** Opening RECORDED INFORMATION block **

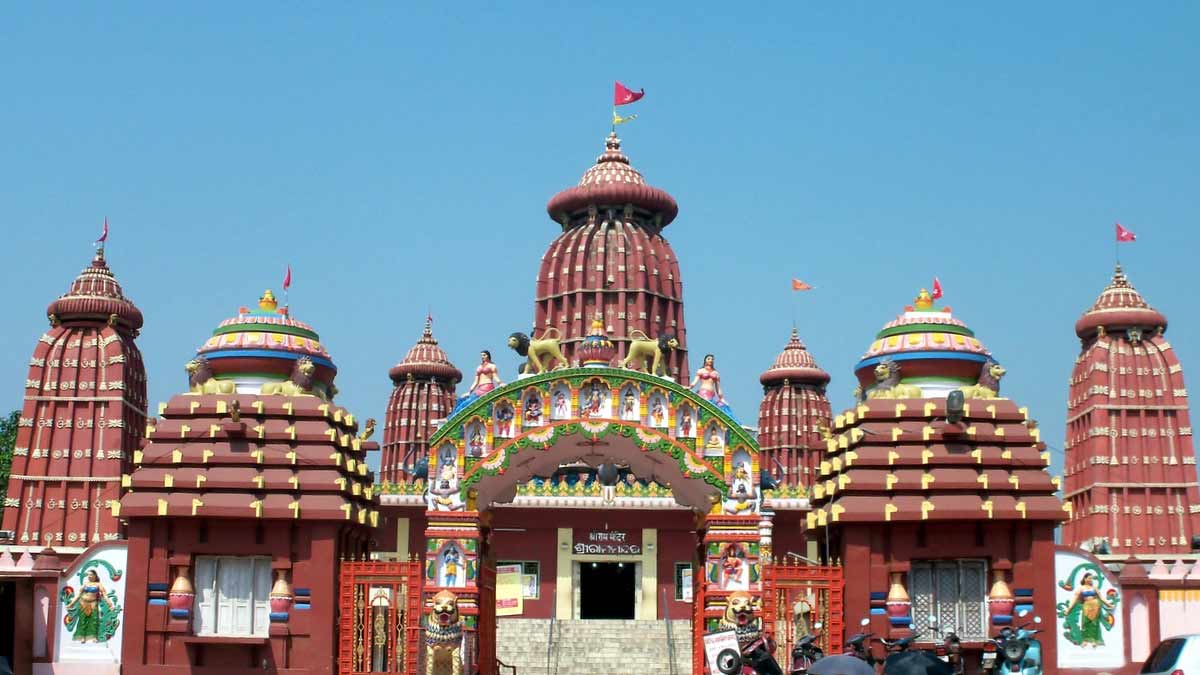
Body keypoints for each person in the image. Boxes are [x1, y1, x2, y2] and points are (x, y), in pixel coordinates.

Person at [1061, 571, 1116, 647]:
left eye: (1092, 578)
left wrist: (1109, 604)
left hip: (1095, 606)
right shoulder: (1081, 588)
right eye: (1089, 578)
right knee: (1085, 623)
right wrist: (1069, 609)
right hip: (1086, 606)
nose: (1091, 580)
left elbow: (1101, 598)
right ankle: (1085, 640)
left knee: (1094, 623)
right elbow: (1074, 599)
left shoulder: (1094, 588)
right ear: (1085, 579)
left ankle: (1095, 640)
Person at [65, 569, 116, 643]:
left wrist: (110, 604)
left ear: (95, 575)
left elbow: (105, 595)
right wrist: (71, 604)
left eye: (91, 575)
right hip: (83, 603)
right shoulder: (85, 584)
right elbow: (78, 595)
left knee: (94, 620)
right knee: (82, 620)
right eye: (88, 575)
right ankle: (82, 637)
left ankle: (94, 637)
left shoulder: (98, 585)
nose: (89, 576)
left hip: (93, 604)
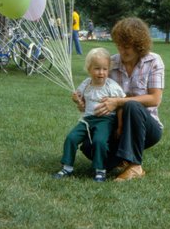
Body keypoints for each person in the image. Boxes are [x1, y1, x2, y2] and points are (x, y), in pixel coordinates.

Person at [78, 17, 165, 182]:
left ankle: (135, 165)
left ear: (139, 45)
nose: (122, 51)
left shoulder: (154, 61)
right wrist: (84, 102)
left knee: (132, 104)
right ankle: (122, 159)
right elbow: (97, 93)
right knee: (89, 148)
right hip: (116, 126)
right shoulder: (111, 63)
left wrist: (118, 102)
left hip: (147, 128)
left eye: (127, 47)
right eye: (118, 45)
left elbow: (155, 99)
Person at [52, 47, 126, 182]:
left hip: (105, 120)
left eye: (105, 69)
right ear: (89, 69)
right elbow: (78, 97)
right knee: (71, 138)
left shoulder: (112, 86)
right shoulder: (86, 84)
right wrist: (76, 100)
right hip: (86, 120)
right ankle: (67, 167)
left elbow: (121, 104)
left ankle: (100, 170)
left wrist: (120, 125)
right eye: (97, 68)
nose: (101, 72)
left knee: (99, 141)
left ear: (108, 69)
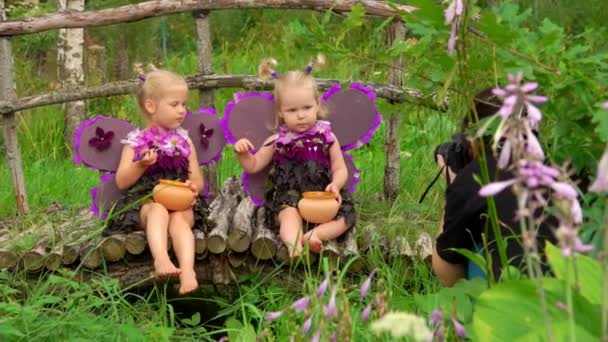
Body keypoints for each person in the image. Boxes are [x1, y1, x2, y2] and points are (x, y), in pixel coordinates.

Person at [232, 56, 355, 258]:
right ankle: (294, 245)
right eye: (292, 110)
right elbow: (253, 166)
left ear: (317, 105)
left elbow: (339, 168)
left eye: (306, 108)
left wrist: (336, 184)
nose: (301, 115)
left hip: (322, 196)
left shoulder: (327, 137)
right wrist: (243, 153)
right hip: (290, 197)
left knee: (347, 216)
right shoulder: (278, 140)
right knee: (288, 216)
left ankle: (315, 235)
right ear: (281, 112)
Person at [432, 88, 556, 286]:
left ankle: (477, 309)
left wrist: (455, 184)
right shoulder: (560, 166)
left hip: (519, 304)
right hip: (581, 292)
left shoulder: (476, 175)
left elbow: (447, 267)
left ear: (473, 136)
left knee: (473, 242)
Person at [109, 65, 211, 295]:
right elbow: (122, 182)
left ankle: (187, 270)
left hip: (180, 203)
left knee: (179, 221)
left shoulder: (184, 142)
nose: (182, 110)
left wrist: (192, 187)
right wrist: (141, 164)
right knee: (158, 211)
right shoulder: (136, 142)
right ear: (151, 106)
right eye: (174, 104)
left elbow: (198, 181)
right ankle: (161, 260)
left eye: (184, 104)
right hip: (147, 203)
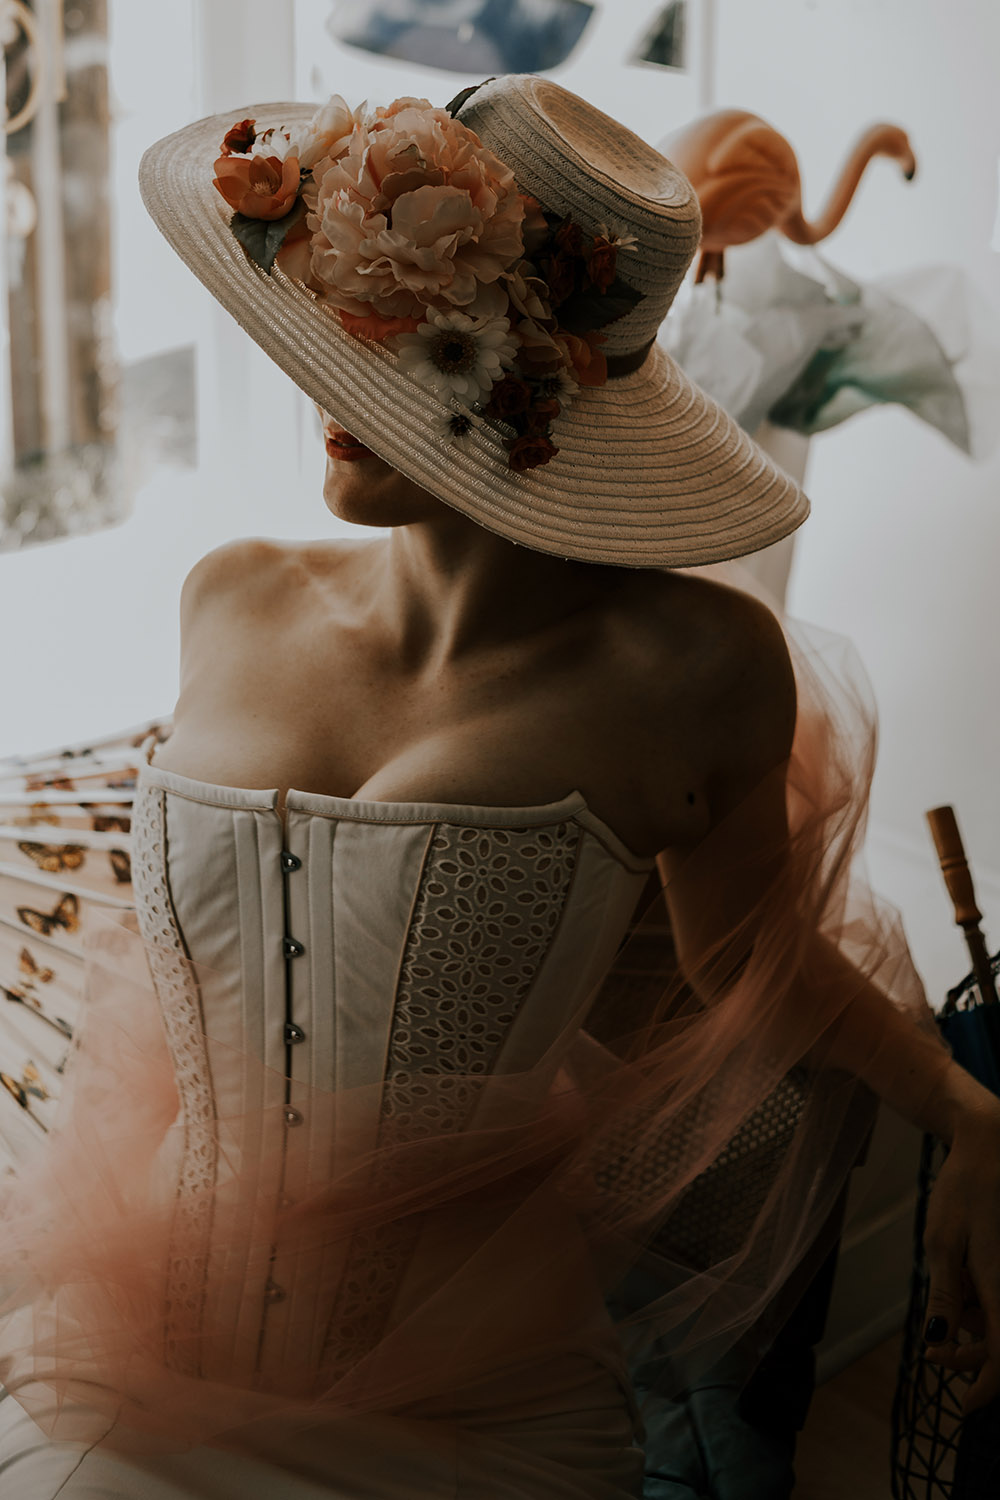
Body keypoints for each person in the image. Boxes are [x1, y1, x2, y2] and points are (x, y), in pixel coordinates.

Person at [0, 74, 997, 1499]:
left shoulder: (695, 669)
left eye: (419, 351)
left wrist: (969, 1113)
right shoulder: (228, 598)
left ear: (549, 401)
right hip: (142, 1344)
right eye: (345, 328)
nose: (340, 385)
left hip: (474, 1396)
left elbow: (759, 963)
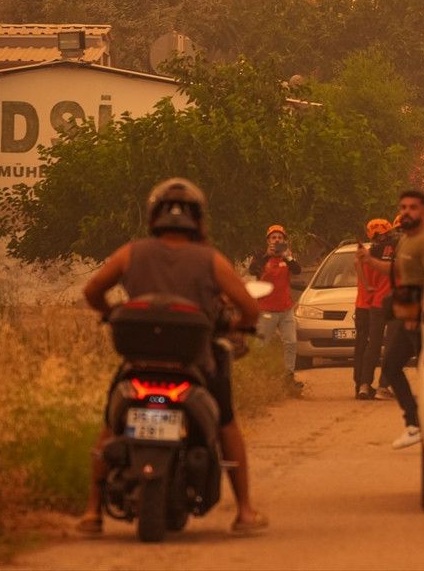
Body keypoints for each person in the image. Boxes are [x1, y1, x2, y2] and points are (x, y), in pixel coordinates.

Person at [77, 178, 268, 534]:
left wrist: (112, 313)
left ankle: (92, 512)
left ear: (153, 217)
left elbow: (92, 291)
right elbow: (250, 309)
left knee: (110, 424)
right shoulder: (211, 260)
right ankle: (244, 511)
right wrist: (235, 325)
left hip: (138, 363)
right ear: (198, 219)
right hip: (196, 364)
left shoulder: (131, 253)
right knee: (225, 422)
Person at [362, 190, 424, 449]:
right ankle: (414, 424)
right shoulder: (404, 241)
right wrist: (370, 261)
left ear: (423, 211)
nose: (406, 212)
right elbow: (397, 270)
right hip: (407, 316)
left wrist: (417, 312)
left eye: (413, 207)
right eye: (403, 207)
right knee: (391, 366)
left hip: (423, 318)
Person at [247, 224, 303, 388]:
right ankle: (257, 378)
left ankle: (289, 376)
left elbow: (297, 270)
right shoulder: (261, 257)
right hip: (266, 310)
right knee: (261, 345)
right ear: (268, 241)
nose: (277, 240)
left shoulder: (287, 258)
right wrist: (267, 256)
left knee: (291, 342)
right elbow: (252, 270)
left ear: (284, 240)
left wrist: (288, 257)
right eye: (273, 237)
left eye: (280, 237)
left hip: (285, 309)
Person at [353, 218, 395, 400]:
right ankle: (383, 387)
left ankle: (363, 385)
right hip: (395, 304)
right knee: (392, 346)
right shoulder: (399, 249)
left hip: (376, 304)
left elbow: (367, 283)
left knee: (372, 346)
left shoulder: (369, 255)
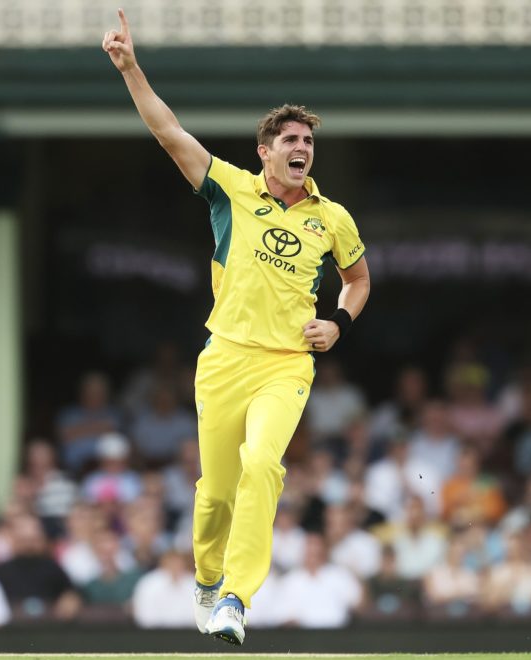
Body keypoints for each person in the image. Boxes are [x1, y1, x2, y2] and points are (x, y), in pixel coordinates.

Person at [103, 8, 370, 646]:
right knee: (216, 492)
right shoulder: (230, 189)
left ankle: (235, 598)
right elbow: (169, 132)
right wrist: (130, 67)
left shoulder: (333, 217)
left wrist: (337, 324)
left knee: (263, 465)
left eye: (308, 141)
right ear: (265, 152)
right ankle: (205, 577)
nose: (301, 149)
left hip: (286, 363)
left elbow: (358, 282)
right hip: (223, 358)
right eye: (290, 141)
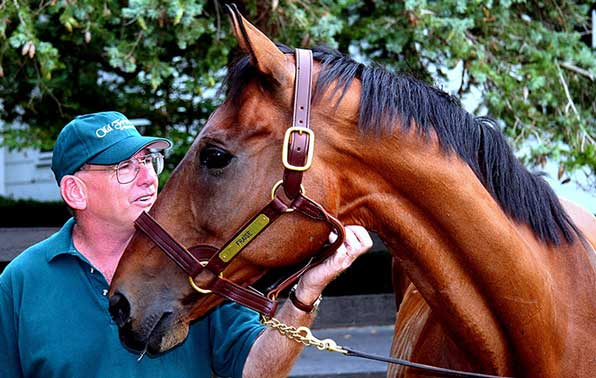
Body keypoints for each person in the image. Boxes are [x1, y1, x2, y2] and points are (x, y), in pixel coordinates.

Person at [0, 111, 373, 378]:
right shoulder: (21, 282)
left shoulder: (196, 266)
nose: (148, 178)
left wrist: (306, 292)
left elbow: (258, 369)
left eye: (149, 160)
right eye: (125, 168)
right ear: (75, 191)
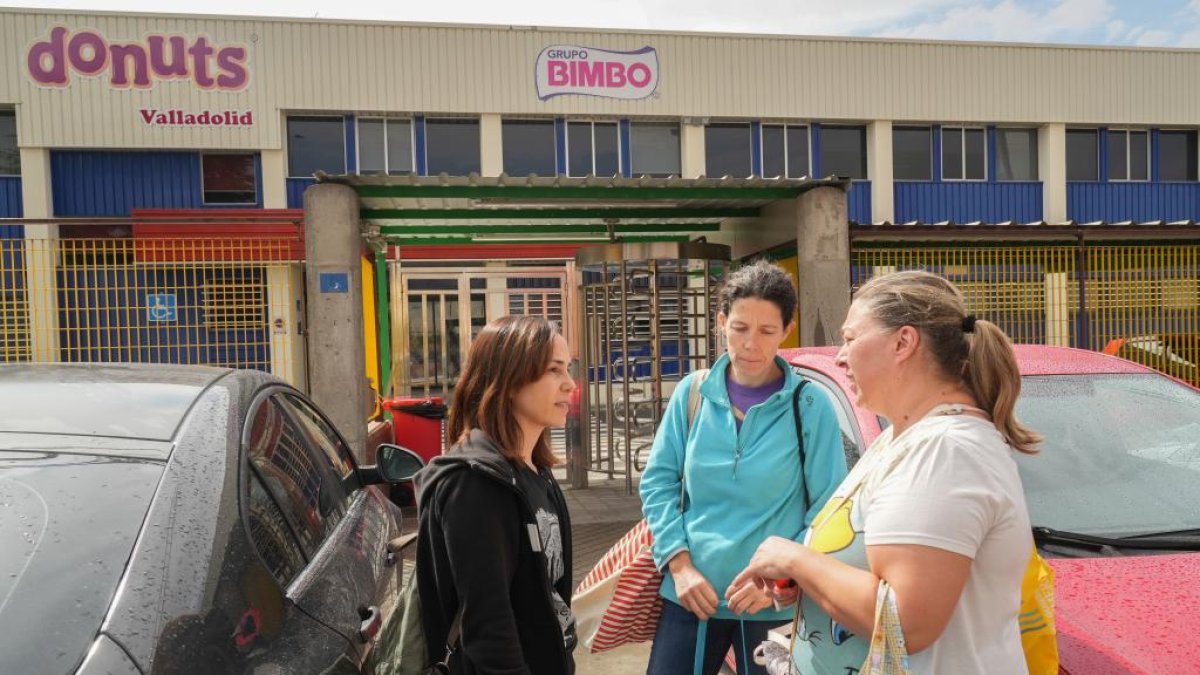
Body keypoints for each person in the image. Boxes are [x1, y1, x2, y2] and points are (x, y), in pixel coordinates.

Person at [731, 270, 1041, 674]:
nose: (840, 356)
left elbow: (905, 622)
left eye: (850, 338)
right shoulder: (901, 436)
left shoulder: (943, 450)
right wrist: (810, 582)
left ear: (903, 342)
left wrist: (795, 561)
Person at [640, 259, 849, 675]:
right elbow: (659, 482)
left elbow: (829, 509)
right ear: (720, 322)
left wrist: (781, 583)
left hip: (772, 607)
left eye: (767, 331)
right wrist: (679, 568)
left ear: (787, 330)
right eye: (739, 328)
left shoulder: (808, 405)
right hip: (691, 597)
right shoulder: (692, 393)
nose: (751, 344)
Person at [414, 315, 577, 675]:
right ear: (509, 378)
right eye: (554, 370)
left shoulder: (536, 472)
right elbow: (488, 629)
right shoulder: (475, 484)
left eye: (568, 369)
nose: (570, 384)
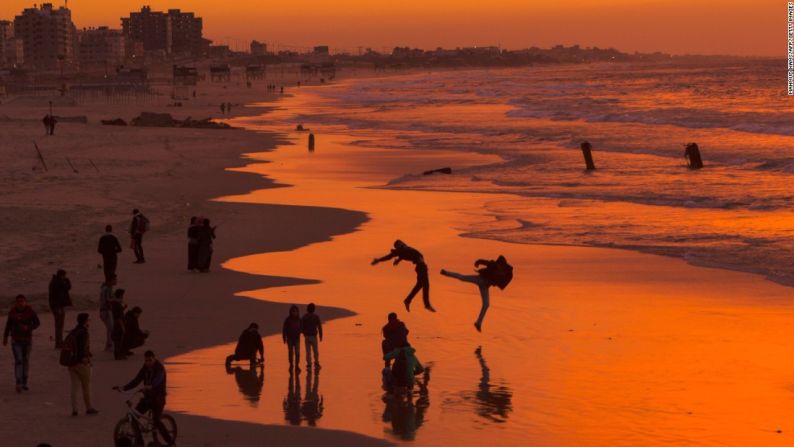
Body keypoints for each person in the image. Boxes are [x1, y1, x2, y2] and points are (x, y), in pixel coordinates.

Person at [114, 351, 174, 447]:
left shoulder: (160, 368)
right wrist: (123, 388)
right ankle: (140, 443)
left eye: (150, 360)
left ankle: (170, 442)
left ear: (154, 359)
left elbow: (158, 379)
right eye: (146, 360)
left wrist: (151, 386)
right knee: (133, 417)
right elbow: (137, 380)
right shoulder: (145, 368)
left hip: (158, 398)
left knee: (156, 421)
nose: (148, 362)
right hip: (147, 398)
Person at [441, 255, 513, 332]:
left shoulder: (505, 271)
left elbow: (505, 279)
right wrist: (478, 261)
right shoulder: (494, 264)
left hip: (485, 286)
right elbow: (486, 262)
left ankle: (478, 323)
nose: (498, 263)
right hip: (479, 279)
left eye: (499, 263)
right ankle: (446, 273)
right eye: (498, 263)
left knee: (486, 305)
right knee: (462, 278)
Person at [372, 240, 435, 312]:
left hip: (421, 267)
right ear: (398, 246)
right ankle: (425, 304)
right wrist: (379, 260)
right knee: (425, 285)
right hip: (421, 267)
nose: (402, 243)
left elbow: (406, 254)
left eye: (401, 242)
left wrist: (399, 260)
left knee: (420, 285)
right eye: (400, 243)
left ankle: (408, 300)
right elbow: (389, 257)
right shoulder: (399, 250)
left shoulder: (403, 250)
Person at [3, 294, 40, 392]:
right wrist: (5, 337)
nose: (20, 303)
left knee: (26, 360)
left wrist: (28, 328)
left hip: (27, 340)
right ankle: (18, 382)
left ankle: (24, 382)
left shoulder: (30, 311)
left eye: (22, 301)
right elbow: (8, 325)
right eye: (18, 301)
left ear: (25, 302)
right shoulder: (13, 312)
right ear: (16, 303)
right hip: (16, 340)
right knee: (18, 360)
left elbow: (37, 323)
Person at [67, 313, 98, 416]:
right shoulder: (84, 332)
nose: (89, 321)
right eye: (88, 320)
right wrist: (86, 358)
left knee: (74, 387)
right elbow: (84, 348)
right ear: (85, 321)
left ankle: (75, 409)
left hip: (71, 363)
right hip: (82, 362)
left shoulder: (73, 331)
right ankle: (88, 407)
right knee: (86, 386)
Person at [48, 269, 72, 349]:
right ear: (62, 275)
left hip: (57, 306)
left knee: (59, 325)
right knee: (59, 325)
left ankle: (59, 342)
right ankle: (59, 343)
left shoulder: (55, 282)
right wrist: (67, 280)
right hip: (58, 306)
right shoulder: (58, 282)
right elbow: (68, 287)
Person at [301, 303, 322, 370]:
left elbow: (301, 326)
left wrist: (303, 332)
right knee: (315, 351)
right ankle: (316, 363)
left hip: (307, 336)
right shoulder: (316, 316)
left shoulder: (304, 316)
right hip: (313, 336)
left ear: (307, 309)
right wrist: (321, 335)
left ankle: (309, 364)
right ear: (314, 309)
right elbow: (319, 326)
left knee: (308, 351)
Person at [99, 275, 117, 351]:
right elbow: (107, 300)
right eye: (115, 279)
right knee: (110, 329)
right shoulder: (107, 289)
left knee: (109, 328)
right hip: (106, 310)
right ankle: (109, 346)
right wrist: (117, 300)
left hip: (104, 310)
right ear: (111, 280)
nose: (116, 281)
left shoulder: (105, 288)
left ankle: (108, 345)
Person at [282, 305, 302, 373]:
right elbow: (284, 329)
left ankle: (297, 366)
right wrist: (284, 337)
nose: (294, 313)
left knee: (297, 353)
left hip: (297, 339)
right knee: (290, 353)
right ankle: (291, 365)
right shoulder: (287, 319)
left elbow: (302, 328)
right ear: (290, 312)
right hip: (290, 339)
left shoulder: (299, 319)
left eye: (296, 311)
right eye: (293, 311)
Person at [111, 289, 128, 360]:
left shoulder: (115, 304)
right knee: (118, 340)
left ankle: (118, 355)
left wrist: (123, 308)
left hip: (116, 323)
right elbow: (118, 317)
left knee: (117, 340)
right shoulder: (117, 304)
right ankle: (118, 355)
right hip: (118, 324)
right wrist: (123, 326)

** Closing RECORDED INFORMATION block **

_TASK DIRECTIONS_
Please give back exactly the lines from the first line of the records above through the line containing "right eye: (118, 45)", only those and both included, with the pictures removed.

_RESPONSE TO THE TASK_
Body keypoints for each person in the image. Boxes are [x1, y1, x2, y2] and points are (x, y), in pixel coordinates.

Person at [1061, 571, 1116, 647]:
left eye: (1092, 578)
left wrist: (1109, 604)
left hip: (1095, 606)
right shoulder: (1081, 588)
right eye: (1089, 578)
right knee: (1085, 623)
right wrist: (1069, 609)
right hip: (1086, 606)
nose: (1091, 580)
left elbow: (1101, 598)
right ankle: (1085, 640)
left knee: (1094, 623)
right elbow: (1074, 599)
left shoulder: (1094, 588)
right ear: (1085, 579)
left ankle: (1095, 640)
Person at [65, 569, 116, 643]:
left wrist: (110, 604)
left ear: (95, 575)
left elbow: (105, 595)
right wrist: (71, 604)
left eye: (91, 575)
right hip: (83, 603)
right shoulder: (85, 584)
right elbow: (78, 595)
left knee: (94, 620)
right knee: (82, 620)
right eye: (88, 575)
right ankle: (82, 637)
left ankle: (94, 637)
left shoulder: (98, 585)
nose: (89, 576)
left hip: (93, 604)
Body keypoints for each person in the image. Boxes are [x1, y1, x2, y2] and points are (x, y), in pixel coordinates.

Person at [78, 17, 165, 182]:
left ankle: (135, 165)
left ear: (139, 45)
nose: (122, 51)
left shoulder: (154, 61)
right wrist: (84, 102)
left knee: (132, 104)
right ankle: (122, 159)
right elbow: (97, 93)
right knee: (89, 148)
right hip: (116, 126)
right shoulder: (111, 63)
left wrist: (118, 102)
left hip: (147, 128)
left eye: (127, 47)
right eye: (118, 45)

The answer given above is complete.